Ilustrasi. Prajurit TNI sedang mengadakan patroli (foto: Antara)
Katakini.com,- Ketua DPR Puan Maharani berharap calon panglima TNI yang akan diajukan Presiden Joko Widodo menggantikan Marsekal Hadi Tjahjanto, adalah sosok yang mampu mengatasi berbagai persoalan, seperti masalah keamanan di Papua dan ancaman militer asing.
Menurut dia peran TNI sangat vital, terlebih saat ini Indonesia sedang mengalami sejumlah tantangan, termasuk pengendalian pandemi Covid-19.
“Kita berharap Panglima ke depan melaksanakan kebijakan pertahanan negara untuk mengatasi persoalan-persoalan tersebut,” kata Puan, Senin.
DPR menurut Puan akan bersandar pada kepentingan organisasi dan rakyat secara luas untuk menentukan panglima.
“Bukan didasarkan kepentingan politik sempit, karena politik TNI adalah politik negara,” tegas Puan.
Menurut dia surat presiden (surpres) tentang nama calon Panglima TNI akan dikirim dalam waktu dekat.
DPR akan memasuki masa reses pada 7 Oktober, sementara, masa jabatan Panglima TNI Marsekal Hadi Tjahjanto akan berakhir pada 8 November.
Sesuai ketentuan undang-undang, kata dia, DPR akan menyampaikan persetujuan paling lambat 20 hari setelah surpes diterima.
“Siapa pun nama calon Panglima TNI yang akan dikirim Presiden, DPR berharap dia adalah yang terbaik bagi organisasi TNI dan rakyat," jelas Puan.
Dia juga meminta publik sabar menunggu nama calon Panglima TNI baru yang akan dikirimkan Presiden kepada DPR.
Panglima TNI Marsekal TNI Hadi Tjahjanto pada November mendatang akan memasuki masa pensiun.

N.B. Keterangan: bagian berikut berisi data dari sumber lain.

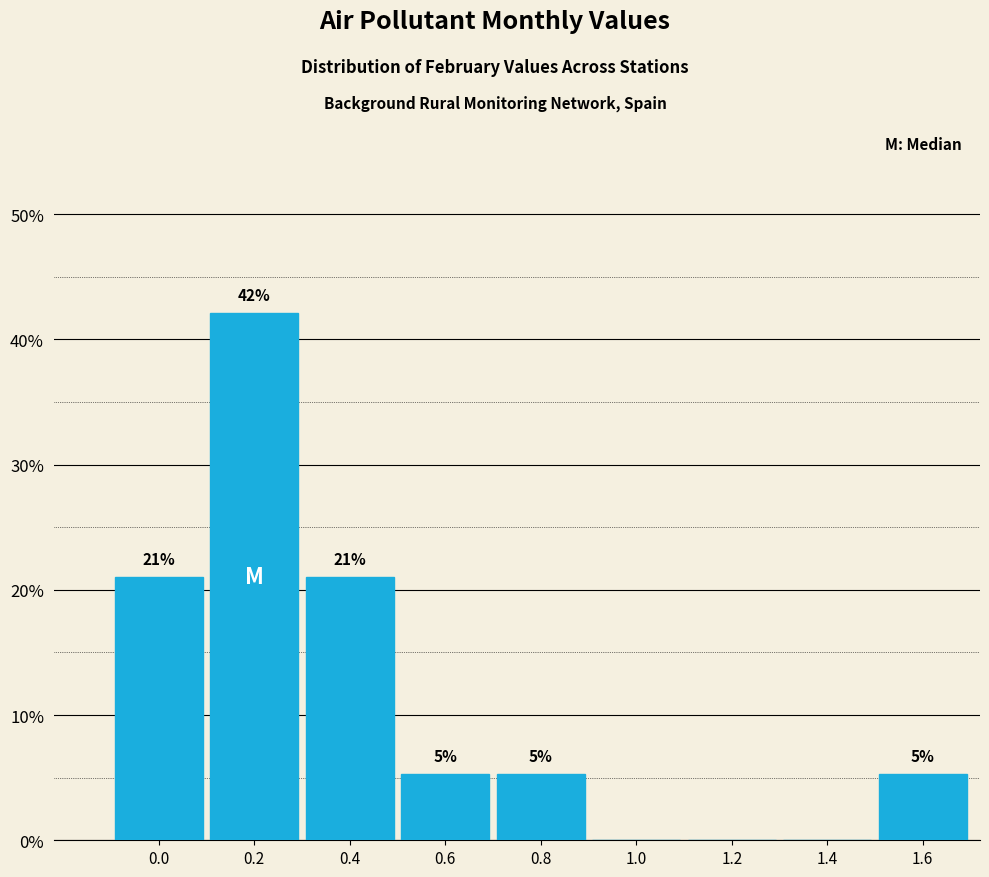

What is the maximum value shown in the chart?

42.1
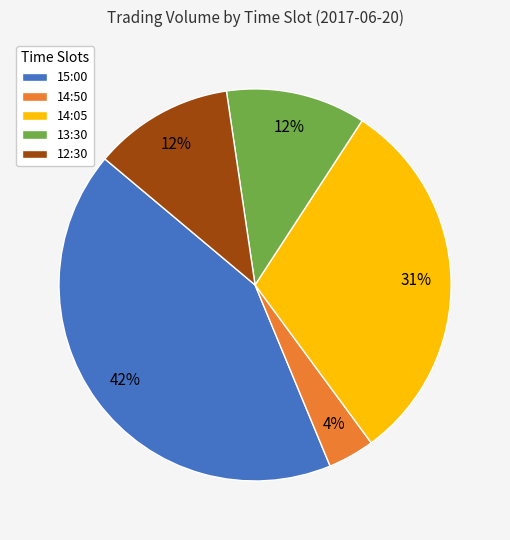

Which slice is the largest?

15:00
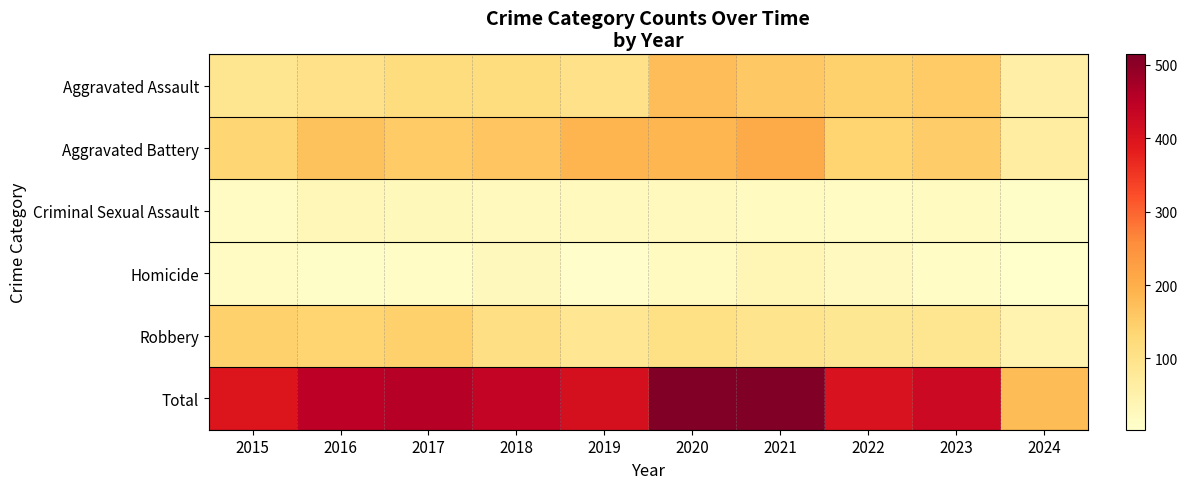

At which category does the chart reach its peak across all series?

2020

Berdasarkan dua calon kandidat kuat yang akan menjadi Panglima TNI yaitu Kepala Staf Angkatan Darat Jenderal TNI Andika Perkasa dan Kepala Staf Angkatan Laut Laksamana TNI Yudo Margono.
Andika Perkasa lulusan Akademi Militer pada 1987 lalu dan akan pensiun pada November 2022 mendatang.
Sementara, Yudo Margono lulusan Akademi Militer pada 1988 dan memasuki masa pensiun pada 2023.